Our missions

Veritable treasuries of endangered species, modern-day zoos are driven by the desire not only to show animals but to help us to understand them. Their missions are based around three main aims:

Conservation

Research

Education

Pucage bébé guépard au zoo de la palmyre

Conserving and breeding endangered species

Habitat protection and the fight against hunting and illegal trade are essential but not always sufficient in themselves. Sometimes zoos need to put joint breeding programs into place to safeguard endangered species: this is known as ex situ conservation (meaning it takes place outside the animal’s natural environment).

Created by zoos in the middle of the 1980s, the EEPs (European Endangered species Programmes, now called EAZA Ex situ Programmes) manage more than 400 species in Europe on an intensive basis.

Every species that comes under an EEP is allocated a coordinator who records the births, the deaths and the transfers in a particular species in order to carry out demographic and genetic analysis of its population and produce recommendations for the species’ management (breeding, transfers to another zoo…). Each EEP strives to maintain a healthy, sustainable population (with a genetic diversity of at least 90% over a period of 100 years) and demographic stability. Indeed, good genetic variation and hence limited inbreeding help ensure the long-term viability of an animal population by making it adaptable to sudden changes in its environment. 

The Zoo de La Palmyre is involved in more than 60 EEPs.

Partnering with conservation stakeholders in the field

La Palmyre Zoo takes an active part in the conservation of endangered species by providing NGOs working in the field with financial, scientific, technical or logistical support. This is known as in situ conservation.

The measures taken differ according to the organizations supported but the overall aim is the same: to preserve animals whose short-term survival is threatened by deforestation, hunting, an increase in human activity, the destruction of ecosystems... The Zoo de La Palmyre currently helps finance about 20 conservation programs worldwide.
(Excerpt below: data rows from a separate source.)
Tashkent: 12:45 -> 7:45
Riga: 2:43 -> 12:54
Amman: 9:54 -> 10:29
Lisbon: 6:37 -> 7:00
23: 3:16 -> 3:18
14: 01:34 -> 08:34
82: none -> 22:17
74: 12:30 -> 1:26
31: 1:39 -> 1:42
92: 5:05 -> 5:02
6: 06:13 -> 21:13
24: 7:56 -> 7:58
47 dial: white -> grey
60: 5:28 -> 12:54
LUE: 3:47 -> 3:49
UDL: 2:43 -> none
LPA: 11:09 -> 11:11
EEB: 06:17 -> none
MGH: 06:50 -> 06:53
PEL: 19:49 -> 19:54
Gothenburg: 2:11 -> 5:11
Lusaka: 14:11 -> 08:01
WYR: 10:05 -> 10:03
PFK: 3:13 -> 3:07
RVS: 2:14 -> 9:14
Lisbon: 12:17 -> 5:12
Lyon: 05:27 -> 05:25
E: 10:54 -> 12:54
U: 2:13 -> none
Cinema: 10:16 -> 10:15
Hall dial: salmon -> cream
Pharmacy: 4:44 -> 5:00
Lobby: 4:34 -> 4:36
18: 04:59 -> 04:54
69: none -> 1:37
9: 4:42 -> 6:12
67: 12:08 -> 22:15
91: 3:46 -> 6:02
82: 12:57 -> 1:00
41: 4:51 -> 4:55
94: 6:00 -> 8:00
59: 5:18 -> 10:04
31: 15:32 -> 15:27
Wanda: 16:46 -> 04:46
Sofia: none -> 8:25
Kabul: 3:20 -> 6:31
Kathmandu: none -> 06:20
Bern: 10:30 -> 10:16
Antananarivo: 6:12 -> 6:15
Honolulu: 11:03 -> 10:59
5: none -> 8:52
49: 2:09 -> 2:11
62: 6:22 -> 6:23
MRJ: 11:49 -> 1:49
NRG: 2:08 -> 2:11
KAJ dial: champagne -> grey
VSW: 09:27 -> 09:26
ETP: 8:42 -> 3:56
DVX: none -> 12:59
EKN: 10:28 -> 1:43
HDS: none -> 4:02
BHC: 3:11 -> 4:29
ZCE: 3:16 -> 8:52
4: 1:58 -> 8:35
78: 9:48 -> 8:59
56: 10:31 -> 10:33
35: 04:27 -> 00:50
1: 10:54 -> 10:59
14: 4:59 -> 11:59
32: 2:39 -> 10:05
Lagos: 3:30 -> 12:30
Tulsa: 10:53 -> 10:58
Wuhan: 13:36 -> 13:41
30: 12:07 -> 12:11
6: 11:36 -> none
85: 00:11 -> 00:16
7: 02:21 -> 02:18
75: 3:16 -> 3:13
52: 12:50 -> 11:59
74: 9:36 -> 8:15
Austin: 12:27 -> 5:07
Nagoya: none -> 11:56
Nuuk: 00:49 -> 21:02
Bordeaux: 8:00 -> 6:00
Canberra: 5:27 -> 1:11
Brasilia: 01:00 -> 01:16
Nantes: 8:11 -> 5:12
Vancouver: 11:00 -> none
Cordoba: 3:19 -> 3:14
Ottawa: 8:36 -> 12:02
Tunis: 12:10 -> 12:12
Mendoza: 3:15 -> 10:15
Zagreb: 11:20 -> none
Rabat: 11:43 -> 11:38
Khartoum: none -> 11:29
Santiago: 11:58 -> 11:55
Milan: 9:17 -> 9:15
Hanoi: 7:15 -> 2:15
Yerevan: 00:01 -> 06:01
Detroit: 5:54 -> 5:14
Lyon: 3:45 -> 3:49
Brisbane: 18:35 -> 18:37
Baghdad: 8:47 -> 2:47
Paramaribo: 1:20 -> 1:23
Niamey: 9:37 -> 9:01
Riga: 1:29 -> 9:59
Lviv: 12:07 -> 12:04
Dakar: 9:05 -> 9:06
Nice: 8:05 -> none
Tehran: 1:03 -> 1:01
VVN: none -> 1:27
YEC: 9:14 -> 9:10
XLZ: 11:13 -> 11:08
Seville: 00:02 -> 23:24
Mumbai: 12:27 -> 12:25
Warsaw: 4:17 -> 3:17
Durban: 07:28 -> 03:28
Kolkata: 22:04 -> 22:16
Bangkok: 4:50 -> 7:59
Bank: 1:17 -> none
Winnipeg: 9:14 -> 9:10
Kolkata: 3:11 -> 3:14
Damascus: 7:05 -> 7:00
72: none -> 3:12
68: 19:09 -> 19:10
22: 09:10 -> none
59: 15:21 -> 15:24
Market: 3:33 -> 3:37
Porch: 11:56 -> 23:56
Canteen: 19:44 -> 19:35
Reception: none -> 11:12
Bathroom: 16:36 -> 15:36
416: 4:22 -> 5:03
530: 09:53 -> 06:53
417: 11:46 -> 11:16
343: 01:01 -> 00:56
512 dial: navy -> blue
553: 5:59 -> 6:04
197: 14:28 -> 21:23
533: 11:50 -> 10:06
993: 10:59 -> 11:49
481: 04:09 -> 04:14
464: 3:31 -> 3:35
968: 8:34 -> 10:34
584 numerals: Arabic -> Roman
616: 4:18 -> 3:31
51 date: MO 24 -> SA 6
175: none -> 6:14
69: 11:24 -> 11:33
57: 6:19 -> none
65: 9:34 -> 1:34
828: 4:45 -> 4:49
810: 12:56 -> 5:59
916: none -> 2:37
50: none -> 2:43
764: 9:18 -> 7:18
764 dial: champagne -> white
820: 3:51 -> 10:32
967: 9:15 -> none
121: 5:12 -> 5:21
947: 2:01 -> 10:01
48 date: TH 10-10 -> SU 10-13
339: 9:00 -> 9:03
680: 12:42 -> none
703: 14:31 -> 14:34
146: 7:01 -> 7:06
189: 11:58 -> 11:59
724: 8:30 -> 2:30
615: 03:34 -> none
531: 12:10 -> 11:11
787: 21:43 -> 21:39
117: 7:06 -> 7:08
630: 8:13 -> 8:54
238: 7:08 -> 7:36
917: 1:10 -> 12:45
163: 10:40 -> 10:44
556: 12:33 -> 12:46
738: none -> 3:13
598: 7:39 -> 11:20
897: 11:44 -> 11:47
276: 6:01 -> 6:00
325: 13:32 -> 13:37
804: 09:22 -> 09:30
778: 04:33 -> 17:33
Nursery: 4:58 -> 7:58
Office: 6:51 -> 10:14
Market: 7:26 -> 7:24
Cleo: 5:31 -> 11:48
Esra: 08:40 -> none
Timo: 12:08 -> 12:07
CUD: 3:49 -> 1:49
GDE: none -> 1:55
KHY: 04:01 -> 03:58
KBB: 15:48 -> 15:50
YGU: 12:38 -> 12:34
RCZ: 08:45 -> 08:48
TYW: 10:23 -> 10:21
Discover Palmyre Conservation

A place for scientific research

Having live collections means that zoos all over the world can contribute to research programs on various subjects: genetics, artificial insemination, environmental enrichment, behaviour, nutrition, parasitism, care and breeding techniques, cognition...
 
The Zoo de La Palmyre regularly collaborates in work led by universities, veterinary schools and research institutes on veterinary or human medical applications – by providing samples of hair, feathers, blood or even faeces, for example. All research is non-invasive, with the zoo vet taking the samples when an animal has to undergo an anaesthetic for medical reasons.  
             
The Zoo de La Palmyre has most notably taken part in genetic research relating to Cheetahs, Southern Ground Hornbills and African Wild Dogs, and in research into White Rhino breeding, primate gripping, social communication in humans and apes, the parasitic pathology of the Red Panda...

Raising awareness about the protection of biodiversity

The zoo welcomes many school groups throughout the year, hosting educational workshops on various themes, tailored to the children’s age and level. All workshops take place in the heart of the zoo, in front of the animal enclosures. At the same time as teaching schoolchildren about a particular species, they highlight the importance of preserving endangered species and the planet as a whole, and discuss the means of doing so.
 
The zoo also joins occasionally the endangered species awareness campaigns organized by EAZA and WAZA, depending their thematic. It thus supported the Rhino Campaign in 2006, the Madagascar Campaign in 2007, the Year of the Gorilla Campaign in 2009, the Ape Campaign in 2011 and the Pole to Pole Campaign in 2014. It also welcomes its conservation partners on booths set up in the park during special days.
 
Lastly, student vets and ethologists are regularly welcomed into the zoo as interns. Working with the zoo vet, student vets work on wild animals using techniques that are often very far removed from what is learned in traditional veterinary medicine. The young ethologists, meanwhile, can see first-hand the animal behaviour they are studying. Their observations often help to improve the management of a particular species in zoos.